Description of the case
On 25 August 1998, a resident of Beit Ula, Hebron District, went into labor. She and members of her family rushed to hospital in Hebron. When they reached the Beit Kahal checkpoint, soldiers stopped them and refused to let them cross, claiming that a closure was in force. The soldiers shined a flashlight on the expectant mother, who was sitting in the back seat, and determined that the contention that she was in labor was baseless, and ordered the car to leave the checkpoint. The entreaties of her relatives to get the soldiers to change their mind were to no avail, and they had to make their way via a long bypass road to reach the hospital, which was only a ten-minute drive from the checkpoint.
While the car was driving along the bypass road on its way to the hospital, the woman began to give birth. The bleeding was severe. To stem the bleeding, and lacking medicines to alleviate the pain, bandages, disinfectant, and warm water, her mother-in-law used pieces of cloth that she tore from their clothes. The baby girl was born in serious condition with birth defects. As they continued on the way to the hospital, the condition of the newborn deteriorated, her crying weakened, and her movement indicated she was in distress. About thirty minutes later, they reached the hospital. A short while later the infant was pronounced dead.
On 28 August 1998, the mother filed a complaint with the Israel Police Force regarding the soldiers’ conduct. Her statement, and those of her brother-in-law, and her mother-in-law were taken the same day. On 8 February 1999, the judge advocate for the Central Command informed HaMoked that he had ordered the investigation file to be closed and that no measures would be taken against any of the soldiers involved. He contended that the soldiers at the checkpoint exercised their discretion and made the decision after they got the impression that the family’s contention was not sincere.

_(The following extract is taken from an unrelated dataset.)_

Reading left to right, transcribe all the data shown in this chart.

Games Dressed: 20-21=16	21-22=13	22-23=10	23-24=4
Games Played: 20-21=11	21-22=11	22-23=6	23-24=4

Legal action taken following the incident
Following the incident, Physicians for Human Rights petitioned, on 26 October 1999, the High Court of Justice against the refusal of the Judge Advocate General to prosecute the soldiers at the checkpoint and the officers who were in charge in that case and in another case, in which a newborn died after soldiers at another checkpoint delayed the infant’s arrival at the hospital. The petitioner also demanded an investigation and prosecution of the officers who did not instruct the soldiers at the checkpoints regarding the special procedures applying in such cases. The military had made a commitment, in the course of an earlier petition to the High Court of Justice in a similar matter (HCJ 3109/96), to disseminate these procedures. According to the procedures, soldiers at checkpoints are to allow, as a rule, persons to cross a checkpoint during closure in cases of urgent medical emergency (it was held that a woman in labor is considered an urgent medical emergency). Discretion in determining if the case is an urgent medical emergency lies with the checkpoint commander, who is supposed to consult, time permitting, with a medical official. The procedures also provide that, in the case of doubt whether an emergency exists, the doubt is to be resolved in favor of the individual wanting to cross the checkpoint.

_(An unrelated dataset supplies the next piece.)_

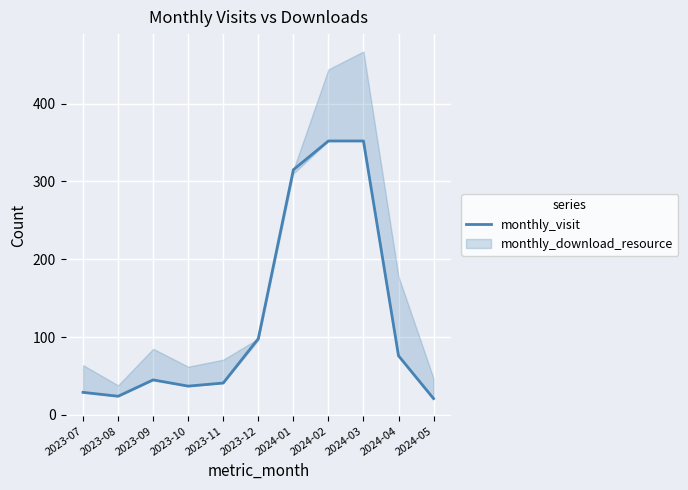

What value does the data have at 2024-03, to the nearest 10?

350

In practice, different directives were given to soldiers stationed at checkpoints. The requirements of consulting with a medical official and of resolving doubt in favor of the person wanting to cross were deleted.
On 3 July 2000, the High Court of Justice held that the Judge Advocate General’s decision not to prosecute the soldiers, on grounds that they had acted within their discretion, was not unreasonable. The High Court held that the fact that the procedures agreed-upon in the earlier petition were not disseminated to the soldiers at checkpoints was a malfunction, but the Court chose not to intervene because the matter was still under investigation by the State Attorney’s Office.
On 29 December 2003, HaMoked filed a compensatory claim, in the Jerusalem Magistrate’s Court, on behalf of the mother against the soldiers at the checkpoint and against the State of Israel. The statement of claim seeks compensation for the pain and suffering that the mother and her deceased daughter suffered as a result of the soldiers’ refusal to allow them to get to the hospital to receive medical treatment during the course of delivery. The complaint also seeks compensation for the harm to the plaintiff’s dignity, in that she was entitled to medical treatment, and for medical expenses. The complaint argues that everyone has the right to receive medical treatment in emergencies, which includes the right of an expectant mother and her infant to receive medical treatment during childbirth. This right is enshrined in the Basic Law: Human Dignity and Liberty, the Patients Rights Law, and in international conventions to which Israel is party. The complaint states that the state was negligent in its dissemination of the procedures regarding the handling of emergency medical cases by soldiers at checkpoints, even though the state knew that the purpose of the procedures was to enable the provision of medical treatment during childbirth, the lack of which would likely cause irreversible injury to the mother and the newborn infant.
Following settlement negotiations between the State Attorney’s Office and HaMoked, the claim was settled on 23 September 2004. A consent agreement was filed with the court, pursuant to which the state will compensate the mother in the amount of NIS 40,000.